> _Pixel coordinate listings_
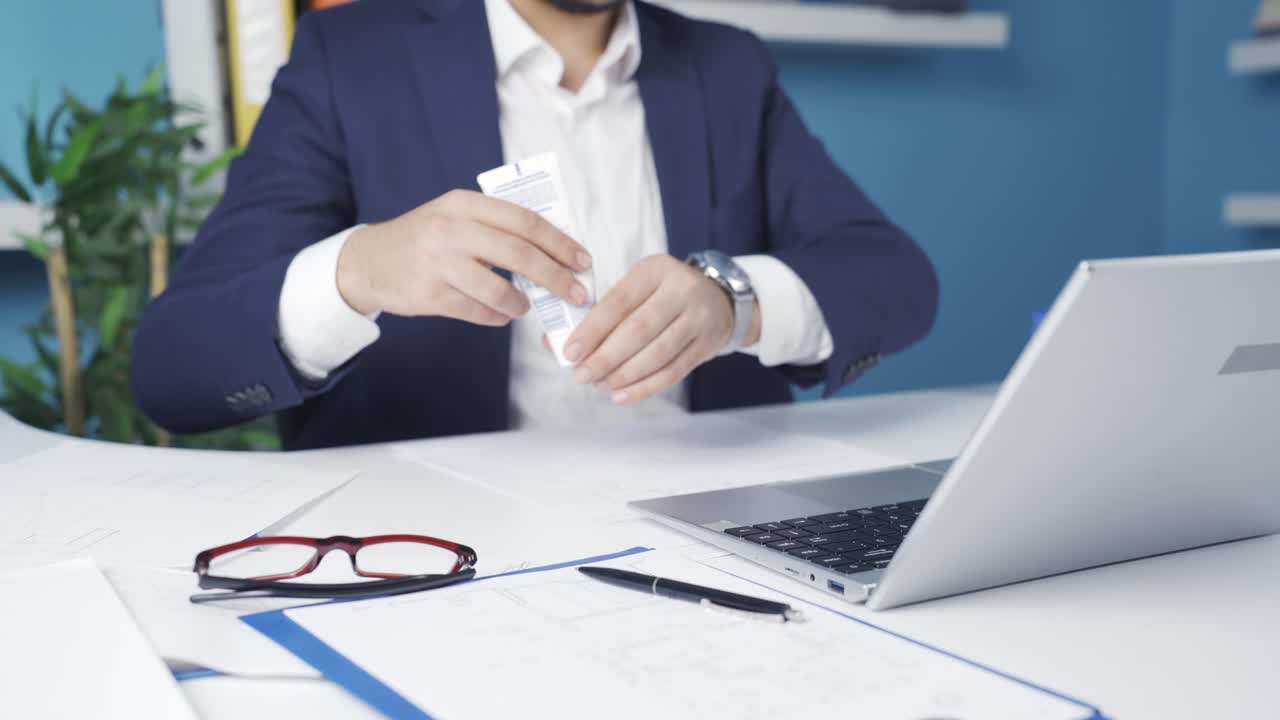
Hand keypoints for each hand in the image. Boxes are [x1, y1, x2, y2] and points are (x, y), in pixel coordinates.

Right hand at [335, 190, 591, 323]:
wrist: (369, 261)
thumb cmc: (426, 238)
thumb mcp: (456, 216)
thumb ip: (497, 226)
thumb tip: (555, 248)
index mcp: (464, 203)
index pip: (524, 220)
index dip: (559, 242)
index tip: (582, 260)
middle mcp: (450, 229)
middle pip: (518, 254)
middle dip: (555, 277)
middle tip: (575, 293)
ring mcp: (438, 263)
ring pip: (499, 289)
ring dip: (522, 303)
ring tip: (526, 306)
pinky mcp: (429, 295)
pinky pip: (478, 311)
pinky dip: (497, 317)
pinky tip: (501, 315)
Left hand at [563, 254, 760, 404]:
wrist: (718, 300)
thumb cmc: (661, 296)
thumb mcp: (636, 289)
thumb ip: (598, 313)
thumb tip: (553, 343)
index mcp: (655, 269)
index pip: (618, 302)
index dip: (592, 330)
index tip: (570, 353)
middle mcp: (681, 289)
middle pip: (638, 330)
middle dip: (605, 357)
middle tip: (581, 376)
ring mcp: (699, 317)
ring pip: (657, 354)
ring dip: (624, 375)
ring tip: (600, 385)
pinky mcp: (707, 344)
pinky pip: (673, 371)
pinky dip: (645, 387)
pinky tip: (623, 395)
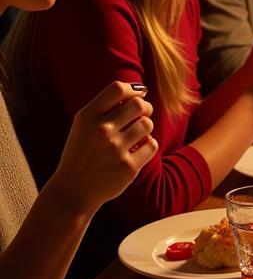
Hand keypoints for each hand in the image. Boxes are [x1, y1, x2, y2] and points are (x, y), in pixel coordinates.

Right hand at [50, 81, 157, 213]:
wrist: (73, 190)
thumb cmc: (83, 152)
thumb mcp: (83, 126)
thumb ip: (106, 107)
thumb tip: (140, 91)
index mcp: (87, 117)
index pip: (117, 88)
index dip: (133, 89)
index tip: (139, 94)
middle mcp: (101, 130)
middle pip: (139, 104)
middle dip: (145, 108)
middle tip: (142, 114)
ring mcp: (115, 149)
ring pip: (147, 124)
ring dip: (145, 128)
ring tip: (135, 136)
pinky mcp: (128, 166)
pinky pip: (152, 144)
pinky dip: (148, 146)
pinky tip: (137, 150)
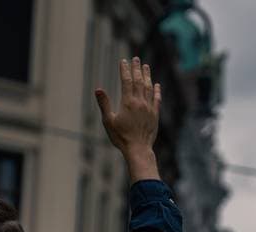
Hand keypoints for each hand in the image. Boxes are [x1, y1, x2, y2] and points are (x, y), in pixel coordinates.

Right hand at [94, 56, 160, 182]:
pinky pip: (157, 99)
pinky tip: (157, 84)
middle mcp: (140, 102)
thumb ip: (104, 104)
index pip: (126, 81)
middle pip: (139, 81)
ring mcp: (149, 108)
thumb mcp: (108, 121)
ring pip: (149, 88)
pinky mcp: (155, 115)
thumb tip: (98, 89)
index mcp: (128, 102)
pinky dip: (157, 90)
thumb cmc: (121, 137)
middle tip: (136, 58)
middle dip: (137, 69)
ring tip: (146, 66)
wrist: (138, 149)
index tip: (123, 61)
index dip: (125, 70)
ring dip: (147, 76)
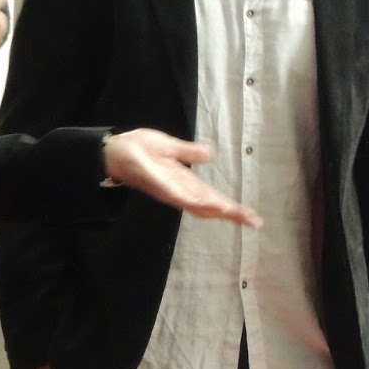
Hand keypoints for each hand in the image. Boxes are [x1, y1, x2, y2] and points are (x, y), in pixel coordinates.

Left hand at [103, 129, 262, 227]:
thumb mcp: (169, 147)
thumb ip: (189, 152)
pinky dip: (197, 202)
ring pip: (199, 205)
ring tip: (239, 214)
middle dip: (232, 214)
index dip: (232, 207)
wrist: (113, 150)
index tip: (253, 216)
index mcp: (184, 182)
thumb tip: (210, 154)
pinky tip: (211, 205)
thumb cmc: (137, 149)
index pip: (213, 197)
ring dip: (219, 210)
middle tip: (255, 222)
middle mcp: (179, 191)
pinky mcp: (159, 186)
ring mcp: (169, 191)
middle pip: (210, 206)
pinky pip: (181, 196)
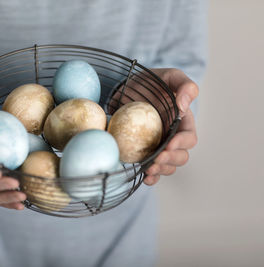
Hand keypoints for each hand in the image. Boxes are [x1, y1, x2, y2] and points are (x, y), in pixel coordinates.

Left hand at [143, 68, 197, 184]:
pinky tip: (144, 177)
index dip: (181, 144)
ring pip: (167, 166)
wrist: (129, 88)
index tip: (168, 144)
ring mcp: (159, 147)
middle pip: (180, 157)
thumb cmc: (153, 82)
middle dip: (170, 160)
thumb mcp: (170, 76)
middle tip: (156, 158)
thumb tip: (184, 106)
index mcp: (183, 123)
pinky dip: (150, 177)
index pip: (189, 138)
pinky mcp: (144, 152)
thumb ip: (184, 86)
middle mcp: (173, 138)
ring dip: (160, 170)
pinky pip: (151, 170)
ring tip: (149, 168)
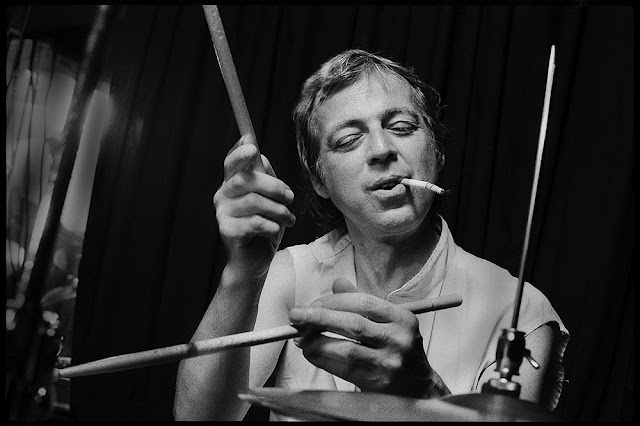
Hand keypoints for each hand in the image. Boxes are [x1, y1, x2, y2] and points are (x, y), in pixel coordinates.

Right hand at [213, 135, 295, 278]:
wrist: (255, 262)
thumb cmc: (263, 228)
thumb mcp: (269, 200)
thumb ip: (265, 178)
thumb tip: (261, 157)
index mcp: (232, 184)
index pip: (231, 163)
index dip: (240, 152)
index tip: (252, 145)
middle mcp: (223, 196)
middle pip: (245, 179)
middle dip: (274, 186)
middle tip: (290, 197)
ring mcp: (223, 214)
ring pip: (255, 202)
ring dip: (279, 211)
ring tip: (288, 219)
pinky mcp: (228, 232)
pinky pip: (256, 222)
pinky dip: (273, 227)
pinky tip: (276, 231)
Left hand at [289, 278, 448, 397]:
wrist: (420, 390)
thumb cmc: (398, 350)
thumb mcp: (389, 322)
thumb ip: (363, 302)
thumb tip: (337, 284)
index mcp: (402, 318)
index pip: (363, 301)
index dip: (334, 301)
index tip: (313, 304)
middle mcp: (398, 339)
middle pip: (353, 323)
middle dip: (319, 317)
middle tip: (296, 316)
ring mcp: (389, 362)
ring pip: (346, 348)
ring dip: (317, 341)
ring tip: (300, 337)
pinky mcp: (379, 383)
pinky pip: (344, 369)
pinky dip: (323, 359)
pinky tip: (311, 353)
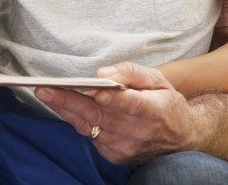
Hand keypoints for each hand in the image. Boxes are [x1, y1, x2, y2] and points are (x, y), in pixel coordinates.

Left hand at [34, 62, 198, 163]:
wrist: (182, 138)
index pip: (130, 104)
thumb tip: (104, 73)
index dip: (110, 97)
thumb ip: (131, 72)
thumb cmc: (166, 103)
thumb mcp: (157, 79)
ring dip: (66, 110)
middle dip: (69, 101)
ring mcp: (126, 146)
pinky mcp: (116, 155)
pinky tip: (65, 106)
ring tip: (45, 94)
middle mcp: (138, 132)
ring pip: (89, 126)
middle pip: (100, 115)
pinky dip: (78, 120)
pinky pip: (91, 134)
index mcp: (153, 111)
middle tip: (45, 89)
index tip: (91, 88)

> _WHAT IS EXPECTED_
Without copying any picture, write out the entries exactly.

> _SOLUTION TO THE EXERCISE_
Hand keypoints for each hand in the image. Boxes are [x1, y1, x2, y2] and points are (x, y), in pixel coordinates.

Right hand at [335, 190, 591, 323]:
wrist: (369, 261)
thumb cmc: (426, 238)
thumb mcp: (456, 216)
thumb ip: (497, 226)
thumb tip: (555, 248)
index mcp: (464, 203)
index pip: (524, 220)
index dip: (559, 242)
index tip: (582, 260)
middle mcp: (450, 229)
middle pip: (518, 254)
middle dip: (555, 277)
middle tip: (575, 293)
ring mcp: (438, 263)
ring pip: (499, 289)
ring dip: (522, 303)
ring tip: (526, 306)
pinky mcp: (429, 295)
pinky pip: (478, 311)
pinky dip: (497, 317)
pinky tip: (501, 315)
Left hand at [563, 254, 760, 404]:
wrist: (718, 300)
thumb cmc: (661, 296)
thumb mcp: (636, 289)
thumb ip: (598, 313)
thumb tip: (553, 343)
index mcp: (655, 269)
index pip: (618, 302)
index dip: (592, 330)
index tip: (570, 353)
middle mcp: (681, 289)
middle pip: (638, 330)
middle dip: (605, 357)
middle tip: (581, 376)
ring mcp: (699, 317)
ring pip: (657, 354)
ring dip: (624, 375)
ring tip: (600, 385)
pinky mcp: (707, 344)
pinky pip: (673, 371)
pinky dip: (645, 387)
pinky tip: (623, 395)
Hand keypoints for each hand in the image. Boxes are [x1, y1, x2, y2] and points are (x, y), in pixel coordinates.

Right hand at [50, 81, 157, 213]:
wrist: (73, 190)
thumb cmc: (83, 152)
thumb mcp: (83, 126)
thumb ip: (106, 107)
thumb tip: (140, 91)
index mcp: (87, 117)
index pip: (117, 88)
index dip: (133, 89)
index tip: (139, 94)
middle mcp: (101, 130)
middle pip: (139, 104)
middle dip: (145, 108)
middle tip: (142, 114)
ring mcp: (115, 149)
ring pip: (147, 124)
ring dip: (145, 128)
ring tip: (135, 136)
pinky mcp: (128, 166)
pinky pip: (152, 144)
pinky dip: (148, 146)
pinky tip: (137, 150)
Hand keypoints for each hand in the image. Boxes are [x1, y1, x2, y2] and points are (x, y), in pixel coordinates.

Right hand at [94, 56, 160, 182]:
pinky pip: (157, 99)
pinky tip: (157, 84)
middle mcp: (140, 102)
thumb ip: (104, 104)
index pip: (126, 81)
middle pip: (139, 81)
ring mcp: (149, 108)
thumb mcp: (108, 121)
ring pip: (149, 88)
pinky mcp: (155, 115)
thumb tip: (98, 89)
index mcp: (128, 102)
pinky dip: (157, 90)
thumb cmc: (121, 137)
middle tip: (136, 58)
middle dip: (137, 69)
ring tip: (146, 66)
wrist: (138, 149)
index tip: (123, 61)
index dip: (125, 70)
ring dip: (147, 76)
Hand keypoints for each hand in the image. Boxes are [x1, y1, x2, y2] and points are (x, y), in pixel coordinates.

Left hand at [103, 129, 262, 227]:
thumb mcp: (169, 147)
thumb ip: (189, 152)
pinky dip: (197, 202)
ring pip: (199, 205)
ring tip: (239, 214)
middle dip: (232, 214)
index dip: (232, 207)
wrist: (113, 150)
index tip: (253, 216)
index mcp: (184, 182)
thumb tip: (210, 154)
pinky tip: (211, 205)
thumb cmc: (137, 149)
index pip: (213, 197)
ring dip: (219, 210)
middle tip: (255, 222)
middle mcp: (179, 191)
pinky mcp: (159, 186)
ring mcp: (169, 191)
middle pip: (210, 206)
pinky pip: (181, 196)
Hand keypoints for each hand in the image. Boxes are [x1, y1, x2, y2] and points are (x, y), in pixel coordinates.

Left hand at [143, 68, 197, 184]:
pinky tip: (144, 177)
index dip: (181, 144)
ring pip: (167, 166)
wrist: (129, 88)
index tip: (168, 144)
ring mcp: (159, 147)
middle pip: (180, 157)
thumb cmc: (153, 82)
middle dip: (170, 160)
thumb mcp: (170, 76)
middle tip: (156, 158)
thumb tip: (184, 106)
index mcp: (183, 123)
pinky dip: (150, 177)
index pip: (189, 138)
pinky mcp: (144, 152)
thumb ip: (184, 86)
middle mcp: (173, 138)
ring dip: (160, 170)
pinky pip: (151, 170)
ring tip: (149, 168)
Hand keypoints for each hand in the image. Boxes are [x1, y1, x2, y2] and points are (x, y), in pixel coordinates.

Right hand at [213, 135, 295, 278]:
wrist: (255, 262)
thumb cmc: (263, 228)
thumb mcp: (269, 200)
thumb ip: (265, 178)
thumb tip: (261, 157)
index mcp: (232, 184)
index pip: (231, 163)
index dip: (240, 152)
index tip: (252, 145)
middle mcp: (223, 196)
middle pip: (245, 179)
middle dip: (274, 186)
middle tip: (290, 197)
ring mcp: (223, 214)
ring pip: (255, 202)
ring dip: (279, 211)
ring tip: (288, 219)
pinky mcp: (228, 232)
pinky pip: (256, 222)
pinky dip: (273, 227)
pinky tip: (276, 231)
Left hand at [289, 278, 448, 397]:
wrist: (420, 390)
thumb cmc: (398, 350)
thumb mcp: (389, 322)
thumb ip: (363, 302)
thumb tip: (337, 284)
index mcp: (402, 318)
index pip: (363, 301)
index dip: (334, 301)
index tip: (313, 304)
middle mcp: (398, 339)
middle pip: (353, 323)
middle dip: (319, 317)
middle tip: (296, 316)
ring mcp: (389, 362)
ring pip: (346, 348)
ring dip: (317, 341)
ring tip: (300, 337)
pinky mcp: (379, 383)
pinky pip: (344, 369)
pinky dip: (323, 359)
pinky tip: (311, 353)
Hand keypoints for each hand in the image. Boxes are [x1, y1, x2, y2] and points are (x, y), in pixel coordinates.

Left hand at [34, 62, 198, 163]:
wrist: (182, 138)
index pip: (130, 104)
thumb tip: (104, 73)
index dip: (110, 97)
thumb ip: (131, 72)
thumb cmc: (166, 103)
thumb mcp: (157, 79)
ring dip: (66, 110)
middle dip: (69, 101)
ring mcp: (126, 146)
pinky mcp: (116, 155)
pinky tip: (65, 106)
ring tip: (45, 94)
middle mcp: (138, 132)
ring pip: (89, 126)
middle pip: (100, 115)
pinky dip: (78, 120)
pinky pip: (91, 134)
index mcp: (153, 111)
middle tip: (45, 89)
index tip: (91, 88)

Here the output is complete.